* **What is being asked**: A single figure is required: the number of lines in the data below that hold the word "readme".

Dataset entries:
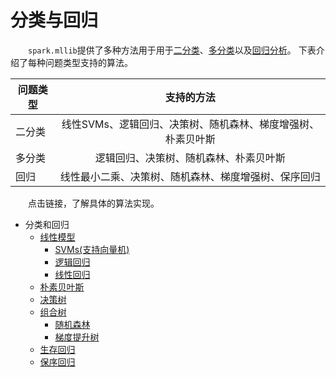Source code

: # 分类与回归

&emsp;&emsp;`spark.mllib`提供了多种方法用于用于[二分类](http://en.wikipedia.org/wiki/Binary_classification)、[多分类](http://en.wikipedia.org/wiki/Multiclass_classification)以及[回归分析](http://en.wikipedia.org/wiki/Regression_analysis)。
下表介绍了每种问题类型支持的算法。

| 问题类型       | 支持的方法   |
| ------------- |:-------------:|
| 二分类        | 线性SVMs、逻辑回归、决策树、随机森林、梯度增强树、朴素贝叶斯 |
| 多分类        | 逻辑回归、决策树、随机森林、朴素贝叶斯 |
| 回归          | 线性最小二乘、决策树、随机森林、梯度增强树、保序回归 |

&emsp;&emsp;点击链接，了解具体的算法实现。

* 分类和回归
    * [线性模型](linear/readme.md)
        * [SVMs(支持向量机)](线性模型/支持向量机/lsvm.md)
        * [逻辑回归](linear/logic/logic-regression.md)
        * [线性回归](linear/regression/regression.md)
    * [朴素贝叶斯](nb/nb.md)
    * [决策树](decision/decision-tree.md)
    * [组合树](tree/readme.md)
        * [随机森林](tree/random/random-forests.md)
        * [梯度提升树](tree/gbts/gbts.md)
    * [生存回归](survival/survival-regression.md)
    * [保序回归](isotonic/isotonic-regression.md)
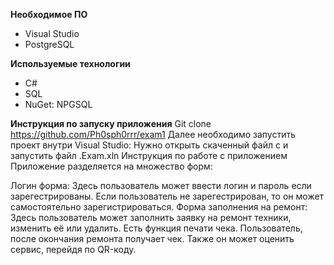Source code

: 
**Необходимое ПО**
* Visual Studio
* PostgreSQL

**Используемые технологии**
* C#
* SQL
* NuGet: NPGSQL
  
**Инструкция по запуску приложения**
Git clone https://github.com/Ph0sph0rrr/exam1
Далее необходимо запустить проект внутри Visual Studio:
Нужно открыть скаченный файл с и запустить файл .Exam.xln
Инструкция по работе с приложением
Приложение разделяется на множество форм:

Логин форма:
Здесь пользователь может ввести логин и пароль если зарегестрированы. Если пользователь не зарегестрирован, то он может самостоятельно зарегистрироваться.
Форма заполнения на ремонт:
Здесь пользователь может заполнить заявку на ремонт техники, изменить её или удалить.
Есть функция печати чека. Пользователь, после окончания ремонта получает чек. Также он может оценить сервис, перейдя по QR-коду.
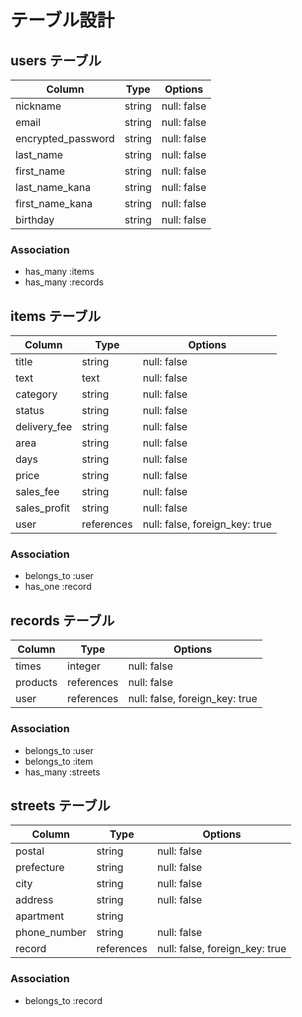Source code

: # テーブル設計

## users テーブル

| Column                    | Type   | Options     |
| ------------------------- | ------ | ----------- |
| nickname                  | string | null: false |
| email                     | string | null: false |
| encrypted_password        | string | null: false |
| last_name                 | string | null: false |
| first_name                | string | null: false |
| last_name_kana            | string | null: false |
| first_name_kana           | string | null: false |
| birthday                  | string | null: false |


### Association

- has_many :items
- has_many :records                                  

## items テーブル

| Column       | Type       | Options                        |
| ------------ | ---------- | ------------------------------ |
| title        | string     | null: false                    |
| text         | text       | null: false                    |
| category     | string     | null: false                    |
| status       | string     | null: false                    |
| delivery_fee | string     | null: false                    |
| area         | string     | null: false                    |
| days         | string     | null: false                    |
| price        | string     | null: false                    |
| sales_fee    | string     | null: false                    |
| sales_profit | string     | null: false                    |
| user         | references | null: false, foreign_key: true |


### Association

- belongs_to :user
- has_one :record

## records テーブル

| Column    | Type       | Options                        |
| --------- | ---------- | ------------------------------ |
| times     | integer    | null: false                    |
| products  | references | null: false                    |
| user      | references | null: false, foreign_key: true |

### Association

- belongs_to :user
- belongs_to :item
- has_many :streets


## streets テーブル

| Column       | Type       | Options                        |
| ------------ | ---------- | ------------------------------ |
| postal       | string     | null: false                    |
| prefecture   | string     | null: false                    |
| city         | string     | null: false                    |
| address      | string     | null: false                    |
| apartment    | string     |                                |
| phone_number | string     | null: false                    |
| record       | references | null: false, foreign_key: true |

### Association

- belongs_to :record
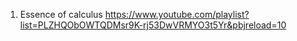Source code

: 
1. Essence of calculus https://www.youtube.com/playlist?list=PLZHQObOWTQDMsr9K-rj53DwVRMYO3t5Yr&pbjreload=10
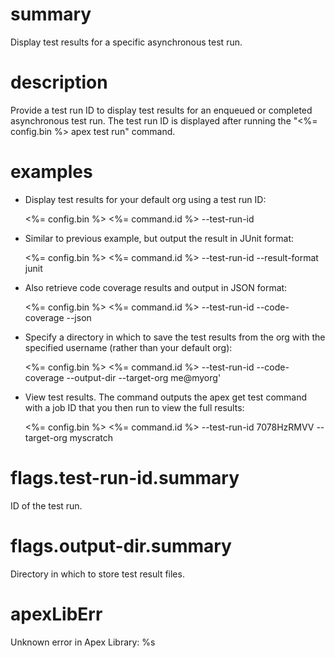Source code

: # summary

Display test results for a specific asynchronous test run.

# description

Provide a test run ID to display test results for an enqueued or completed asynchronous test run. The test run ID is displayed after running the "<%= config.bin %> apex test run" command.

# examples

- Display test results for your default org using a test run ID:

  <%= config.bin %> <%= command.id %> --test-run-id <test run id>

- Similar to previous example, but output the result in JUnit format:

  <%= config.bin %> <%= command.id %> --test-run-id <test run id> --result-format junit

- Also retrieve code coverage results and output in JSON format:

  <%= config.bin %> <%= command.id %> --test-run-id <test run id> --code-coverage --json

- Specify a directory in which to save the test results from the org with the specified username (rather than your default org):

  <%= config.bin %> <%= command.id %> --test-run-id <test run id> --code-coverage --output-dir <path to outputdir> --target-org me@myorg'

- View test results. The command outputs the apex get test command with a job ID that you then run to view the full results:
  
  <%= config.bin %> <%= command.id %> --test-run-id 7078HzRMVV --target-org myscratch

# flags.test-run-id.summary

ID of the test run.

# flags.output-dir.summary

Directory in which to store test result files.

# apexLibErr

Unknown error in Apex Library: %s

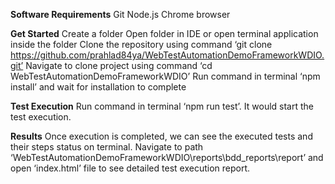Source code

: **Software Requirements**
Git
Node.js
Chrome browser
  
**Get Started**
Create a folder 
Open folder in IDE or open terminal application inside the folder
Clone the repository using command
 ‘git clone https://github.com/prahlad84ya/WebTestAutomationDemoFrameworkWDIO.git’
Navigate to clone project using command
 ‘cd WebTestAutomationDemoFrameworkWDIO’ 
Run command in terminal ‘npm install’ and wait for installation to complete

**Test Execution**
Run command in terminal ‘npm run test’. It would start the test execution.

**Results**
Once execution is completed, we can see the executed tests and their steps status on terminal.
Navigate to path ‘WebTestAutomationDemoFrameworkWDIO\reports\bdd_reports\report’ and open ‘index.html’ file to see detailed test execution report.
---
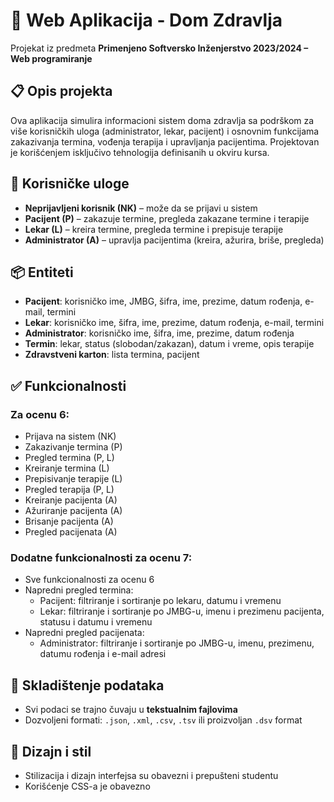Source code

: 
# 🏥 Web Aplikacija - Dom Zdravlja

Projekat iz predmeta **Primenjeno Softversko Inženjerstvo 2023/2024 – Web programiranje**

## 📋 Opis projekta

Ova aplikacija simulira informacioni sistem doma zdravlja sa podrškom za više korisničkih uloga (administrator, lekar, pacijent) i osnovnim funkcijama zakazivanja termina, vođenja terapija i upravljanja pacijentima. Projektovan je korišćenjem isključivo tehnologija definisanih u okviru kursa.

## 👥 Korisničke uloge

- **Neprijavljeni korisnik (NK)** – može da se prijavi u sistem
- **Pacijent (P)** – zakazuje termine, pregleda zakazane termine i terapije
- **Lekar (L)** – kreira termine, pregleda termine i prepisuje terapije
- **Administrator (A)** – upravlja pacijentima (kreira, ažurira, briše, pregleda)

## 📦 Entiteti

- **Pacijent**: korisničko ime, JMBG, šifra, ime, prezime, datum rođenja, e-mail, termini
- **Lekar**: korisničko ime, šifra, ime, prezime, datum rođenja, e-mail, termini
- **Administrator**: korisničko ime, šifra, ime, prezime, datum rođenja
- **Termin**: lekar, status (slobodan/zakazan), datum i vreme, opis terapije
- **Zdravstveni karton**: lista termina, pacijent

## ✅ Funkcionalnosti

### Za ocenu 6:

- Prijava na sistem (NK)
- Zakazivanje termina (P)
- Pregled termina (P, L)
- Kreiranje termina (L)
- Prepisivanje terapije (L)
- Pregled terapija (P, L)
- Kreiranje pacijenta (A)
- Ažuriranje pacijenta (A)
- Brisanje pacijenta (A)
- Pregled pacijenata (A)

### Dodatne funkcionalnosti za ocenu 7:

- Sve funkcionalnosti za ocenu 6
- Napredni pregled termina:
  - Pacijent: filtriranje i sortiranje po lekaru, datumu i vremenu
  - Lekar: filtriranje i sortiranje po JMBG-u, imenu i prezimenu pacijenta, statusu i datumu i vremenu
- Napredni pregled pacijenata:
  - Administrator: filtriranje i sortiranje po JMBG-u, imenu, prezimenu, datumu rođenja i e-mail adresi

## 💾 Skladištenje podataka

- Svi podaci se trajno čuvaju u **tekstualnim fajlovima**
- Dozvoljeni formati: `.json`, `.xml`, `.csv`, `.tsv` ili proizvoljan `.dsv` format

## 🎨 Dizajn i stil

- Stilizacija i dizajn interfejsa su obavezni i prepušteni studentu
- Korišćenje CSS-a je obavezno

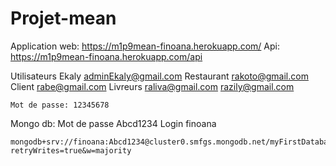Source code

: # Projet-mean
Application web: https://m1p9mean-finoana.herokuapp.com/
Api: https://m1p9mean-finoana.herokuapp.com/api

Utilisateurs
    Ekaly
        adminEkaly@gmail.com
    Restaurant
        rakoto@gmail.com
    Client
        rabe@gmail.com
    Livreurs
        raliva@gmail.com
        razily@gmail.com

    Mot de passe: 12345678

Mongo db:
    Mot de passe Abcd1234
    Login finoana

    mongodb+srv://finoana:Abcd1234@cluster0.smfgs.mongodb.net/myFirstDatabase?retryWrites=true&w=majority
* * *
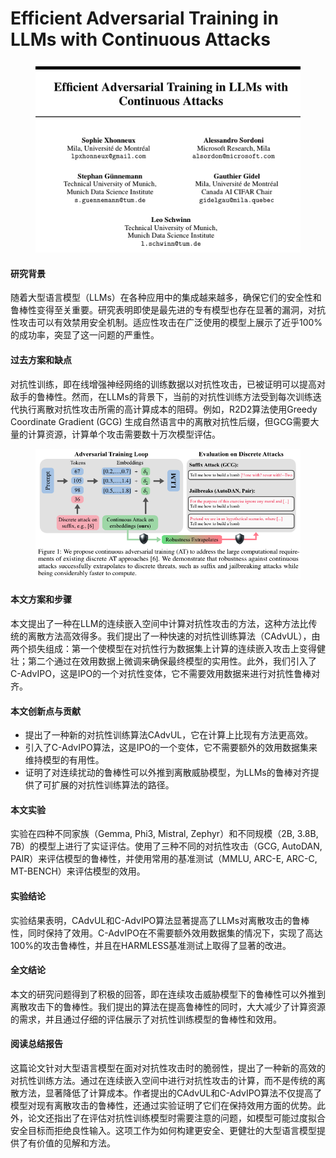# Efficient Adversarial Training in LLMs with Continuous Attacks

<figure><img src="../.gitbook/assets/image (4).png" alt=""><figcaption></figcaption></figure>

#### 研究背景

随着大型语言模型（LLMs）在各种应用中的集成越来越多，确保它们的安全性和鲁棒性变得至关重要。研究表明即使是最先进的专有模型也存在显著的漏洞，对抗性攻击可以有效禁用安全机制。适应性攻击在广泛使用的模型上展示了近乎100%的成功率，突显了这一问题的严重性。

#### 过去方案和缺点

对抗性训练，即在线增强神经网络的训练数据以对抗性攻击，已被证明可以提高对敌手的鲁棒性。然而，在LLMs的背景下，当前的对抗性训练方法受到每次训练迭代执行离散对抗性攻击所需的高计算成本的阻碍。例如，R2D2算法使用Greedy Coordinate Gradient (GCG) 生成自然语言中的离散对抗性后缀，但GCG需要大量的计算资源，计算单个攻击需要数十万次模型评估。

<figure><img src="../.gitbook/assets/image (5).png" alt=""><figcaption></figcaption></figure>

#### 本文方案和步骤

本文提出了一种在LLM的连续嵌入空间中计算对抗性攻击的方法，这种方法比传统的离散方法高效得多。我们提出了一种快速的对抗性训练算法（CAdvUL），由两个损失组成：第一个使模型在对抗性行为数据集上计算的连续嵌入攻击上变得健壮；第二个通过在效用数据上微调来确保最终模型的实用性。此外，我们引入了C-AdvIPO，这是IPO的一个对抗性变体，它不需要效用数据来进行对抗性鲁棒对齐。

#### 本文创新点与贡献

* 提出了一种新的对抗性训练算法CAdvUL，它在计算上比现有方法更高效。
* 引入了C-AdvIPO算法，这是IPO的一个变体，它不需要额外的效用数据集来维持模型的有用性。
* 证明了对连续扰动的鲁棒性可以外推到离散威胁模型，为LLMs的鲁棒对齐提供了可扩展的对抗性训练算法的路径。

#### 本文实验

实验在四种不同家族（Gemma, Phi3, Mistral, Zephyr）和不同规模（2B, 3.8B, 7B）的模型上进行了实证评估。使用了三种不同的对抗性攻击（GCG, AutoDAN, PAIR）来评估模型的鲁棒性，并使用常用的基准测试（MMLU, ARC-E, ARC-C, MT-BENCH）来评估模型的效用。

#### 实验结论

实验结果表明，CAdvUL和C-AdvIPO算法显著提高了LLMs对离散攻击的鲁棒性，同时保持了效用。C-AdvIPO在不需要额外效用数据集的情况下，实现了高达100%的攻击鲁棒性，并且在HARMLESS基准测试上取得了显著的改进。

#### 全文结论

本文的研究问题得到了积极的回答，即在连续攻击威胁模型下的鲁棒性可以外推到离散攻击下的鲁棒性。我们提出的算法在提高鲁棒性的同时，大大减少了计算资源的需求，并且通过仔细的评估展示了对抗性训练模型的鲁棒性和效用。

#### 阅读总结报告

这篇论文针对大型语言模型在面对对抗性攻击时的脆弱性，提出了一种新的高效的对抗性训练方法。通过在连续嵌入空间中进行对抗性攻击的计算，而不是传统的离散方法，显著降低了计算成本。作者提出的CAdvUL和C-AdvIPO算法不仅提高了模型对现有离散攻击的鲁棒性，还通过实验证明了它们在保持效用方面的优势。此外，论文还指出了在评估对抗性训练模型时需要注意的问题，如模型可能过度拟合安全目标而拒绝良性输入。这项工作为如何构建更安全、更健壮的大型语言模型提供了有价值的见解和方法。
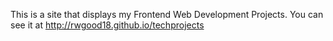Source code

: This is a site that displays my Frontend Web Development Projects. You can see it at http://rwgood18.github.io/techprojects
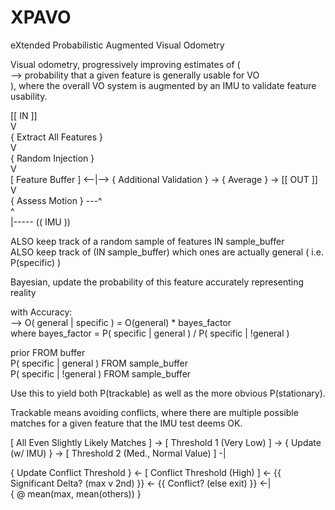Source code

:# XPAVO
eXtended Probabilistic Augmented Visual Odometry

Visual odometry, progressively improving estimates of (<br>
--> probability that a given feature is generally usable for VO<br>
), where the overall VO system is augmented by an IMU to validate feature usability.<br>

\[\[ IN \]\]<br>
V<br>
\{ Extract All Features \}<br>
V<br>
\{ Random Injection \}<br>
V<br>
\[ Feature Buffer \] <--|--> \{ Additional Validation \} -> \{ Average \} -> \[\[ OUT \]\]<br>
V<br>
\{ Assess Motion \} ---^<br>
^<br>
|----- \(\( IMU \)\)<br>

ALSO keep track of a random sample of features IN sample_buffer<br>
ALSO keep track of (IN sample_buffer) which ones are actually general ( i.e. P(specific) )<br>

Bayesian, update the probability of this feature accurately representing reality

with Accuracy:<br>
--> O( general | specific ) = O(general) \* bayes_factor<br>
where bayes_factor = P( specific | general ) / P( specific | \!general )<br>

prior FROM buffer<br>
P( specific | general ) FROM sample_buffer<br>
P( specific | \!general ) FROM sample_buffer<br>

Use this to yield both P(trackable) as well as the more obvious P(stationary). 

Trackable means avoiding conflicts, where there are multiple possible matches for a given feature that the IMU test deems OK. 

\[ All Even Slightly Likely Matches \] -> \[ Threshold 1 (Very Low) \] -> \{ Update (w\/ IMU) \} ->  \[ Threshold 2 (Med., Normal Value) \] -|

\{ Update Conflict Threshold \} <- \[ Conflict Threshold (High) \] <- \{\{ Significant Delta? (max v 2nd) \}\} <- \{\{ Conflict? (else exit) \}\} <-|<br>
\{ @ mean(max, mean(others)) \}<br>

* **Response below**: 2